What type of work does a trainee do?

A trainee’s time in theory would be split equally between the property litigation side and the construction side, however, the work each fee earner has on at the time will dictate how much of each element you are given.

In construction, much of the work done currently is contentious. This involves researching the client’s position and potential options available to them. You are likely to be involved with the drafting of letters of advice to clients and with the solicitors representing the other side.

From the property litigation side, there will be a fair amount of research given the technical nature of this area of law.

What level of responsibility/hands on experience (i.e. manage your own files etc) does a trainee receive?

This will obviously depend on the nature of the work that you are undertaking. Whilst it is unlikely that you will manage your own files, because the size of the claims are often quite large, there are occasions for smaller claims to be given to a trainee to manage.

The work done by the construction team is likely to give a trainee greater contact with clients. In contrast, the tasks undertaken for the property litigation team mean that you are more likely to be reporting directly to the fee earner. This is because the area of property litigation is more specialised, whereas in construction you will be able to apply general commercial dispute experience.

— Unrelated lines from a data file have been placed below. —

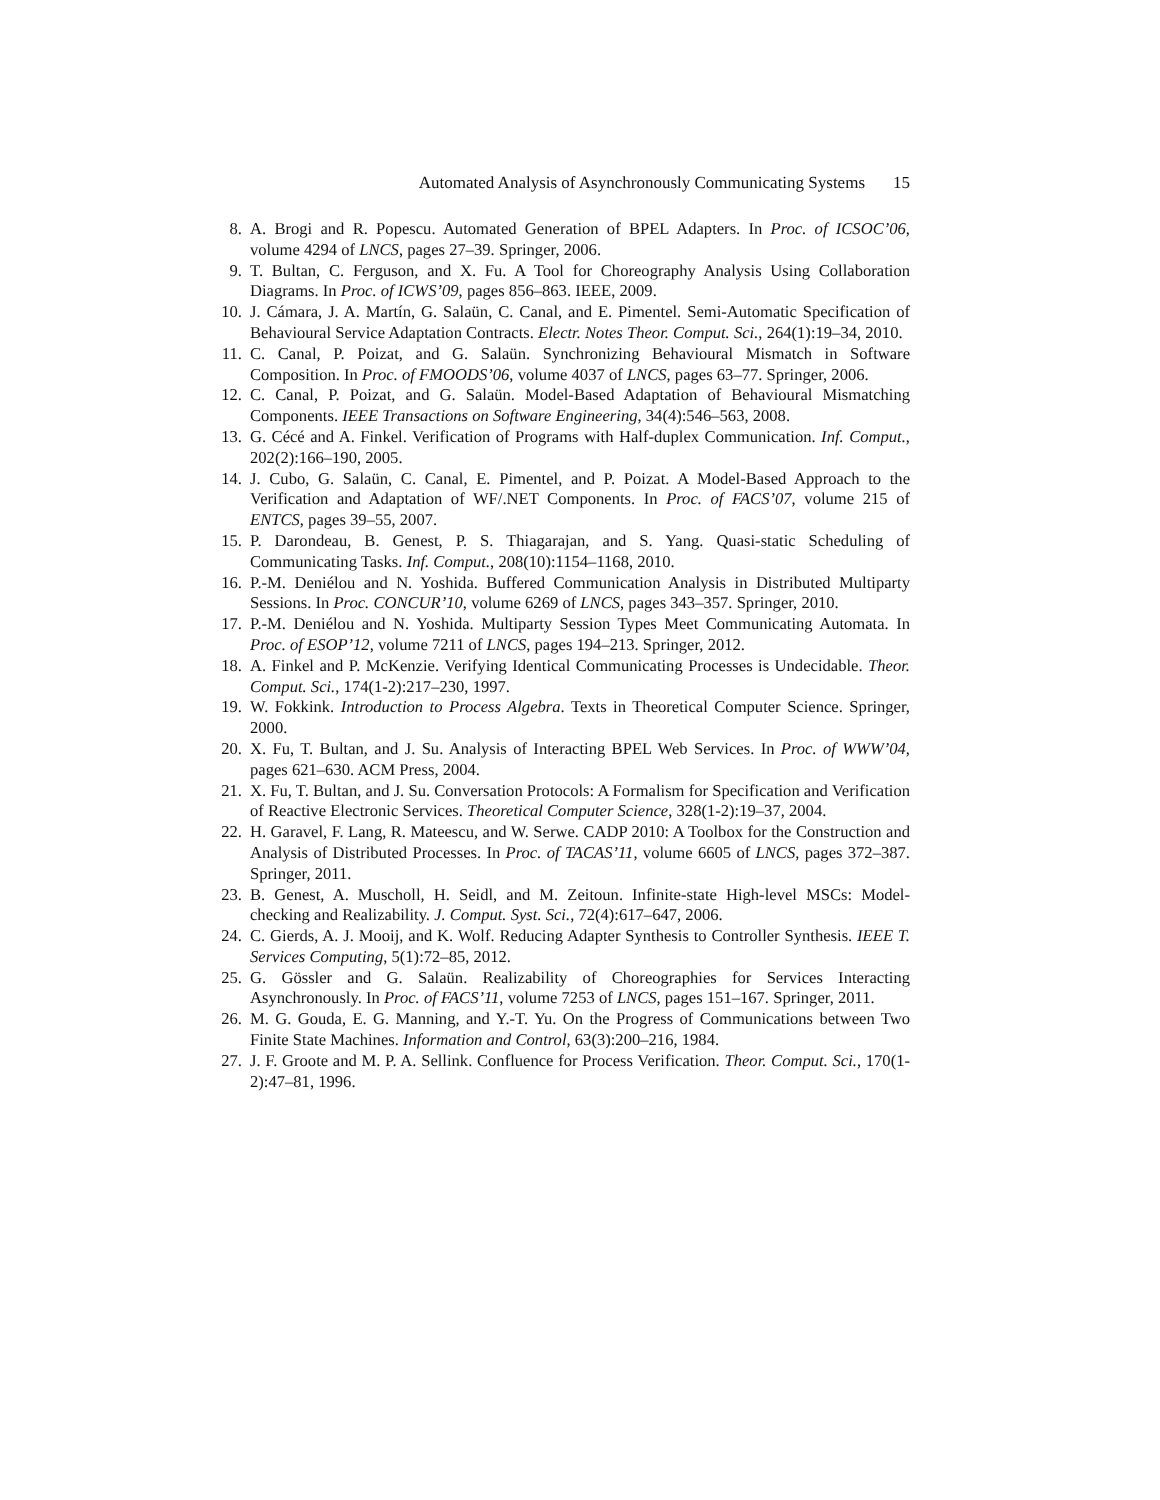Automated Analysis of Asynchronously Communicating Systems 15
8. A. Brogi and R. Popescu. Automated Generation of BPEL Adapters. In Proc. of ICSOC’06, volume 4294 of LNCS, pages 27–39. Springer, 2006.
9. T. Bultan, C. Ferguson, and X. Fu. A Tool for Choreography Analysis Using Collaboration Diagrams. In Proc. of ICWS’09, pages 856–863. IEEE, 2009.
10. J. Cámara, J. A. Martín, G. Salaün, C. Canal, and E. Pimentel. Semi-Automatic Specification of Behavioural Service Adaptation Contracts. Electr. Notes Theor. Comput. Sci., 264(1):19–34, 2010.
11. C. Canal, P. Poizat, and G. Salaün. Synchronizing Behavioural Mismatch in Software Composition. In Proc. of FMOODS’06, volume 4037 of LNCS, pages 63–77. Springer, 2006.
12. C. Canal, P. Poizat, and G. Salaün. Model-Based Adaptation of Behavioural Mismatching Components. IEEE Transactions on Software Engineering, 34(4):546–563, 2008.
13. G. Cécé and A. Finkel. Verification of Programs with Half-duplex Communication. Inf. Comput., 202(2):166–190, 2005.
14. J. Cubo, G. Salaün, C. Canal, E. Pimentel, and P. Poizat. A Model-Based Approach to the Verification and Adaptation of WF/.NET Components. In Proc. of FACS’07, volume 215 of ENTCS, pages 39–55, 2007.
15. P. Darondeau, B. Genest, P. S. Thiagarajan, and S. Yang. Quasi-static Scheduling of Communicating Tasks. Inf. Comput., 208(10):1154–1168, 2010.
16. P.-M. Deniélou and N. Yoshida. Buffered Communication Analysis in Distributed Multiparty Sessions. In Proc. CONCUR’10, volume 6269 of LNCS, pages 343–357. Springer, 2010.
17. P.-M. Deniélou and N. Yoshida. Multiparty Session Types Meet Communicating Automata. In Proc. of ESOP’12, volume 7211 of LNCS, pages 194–213. Springer, 2012.
18. A. Finkel and P. McKenzie. Verifying Identical Communicating Processes is Undecidable. Theor. Comput. Sci., 174(1-2):217–230, 1997.
19. W. Fokkink. Introduction to Process Algebra. Texts in Theoretical Computer Science. Springer, 2000.
20. X. Fu, T. Bultan, and J. Su. Analysis of Interacting BPEL Web Services. In Proc. of WWW’04, pages 621–630. ACM Press, 2004.
21. X. Fu, T. Bultan, and J. Su. Conversation Protocols: A Formalism for Specification and Verification of Reactive Electronic Services. Theoretical Computer Science, 328(1-2):19–37, 2004.
22. H. Garavel, F. Lang, R. Mateescu, and W. Serwe. CADP 2010: A Toolbox for the Construction and Analysis of Distributed Processes. In Proc. of TACAS’11, volume 6605 of LNCS, pages 372–387. Springer, 2011.
23. B. Genest, A. Muscholl, H. Seidl, and M. Zeitoun. Infinite-state High-level MSCs: Model-checking and Realizability. J. Comput. Syst. Sci., 72(4):617–647, 2006.
24. C. Gierds, A. J. Mooij, and K. Wolf. Reducing Adapter Synthesis to Controller Synthesis. IEEE T. Services Computing, 5(1):72–85, 2012.
25. G. Gössler and G. Salaün. Realizability of Choreographies for Services Interacting Asynchronously. In Proc. of FACS’11, volume 7253 of LNCS, pages 151–167. Springer, 2011.
26. M. G. Gouda, E. G. Manning, and Y.-T. Yu. On the Progress of Communications between Two Finite State Machines. Information and Control, 63(3):200–216, 1984.
27. J. F. Groote and M. P. A. Sellink. Confluence for Process Verification. Theor. Comput. Sci., 170(1-2):47–81, 1996.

From my experience in the seat, the team are keen to give the trainee as much client contact as possible. I was able to attend a site inspection on a Construction file and to meet the client and a number of building experts. In addition, I was also able to attend meetings with a client who wanted a Partner in the team to oversee an adjudication. Also, despite moving to another seat, the property litigation team have been happy for me to attend a trial at the High Court as this has been a file I have worked on extensively during my 6 month seat.

How much client contact does a trainee get?

As above, the client contact is more likely to be greater in the construction side of the work you do, as opposed to property litigation. In Property Litigation you will more regularly be undertaking research for a specific fee earner.

What has been the highlight for you in this seat?

The highlight for me has been the work I have done on the file which is due to be heard in the High Court in London. This is a property litigation case which I have been involved with from the start of my time in the seat. The issue in this case relates to certain planning restrictions, and I had been asked to undertake research on this point. Furthermore, I have assisted with assembling the trial bundle and in producing documentation for Counsel.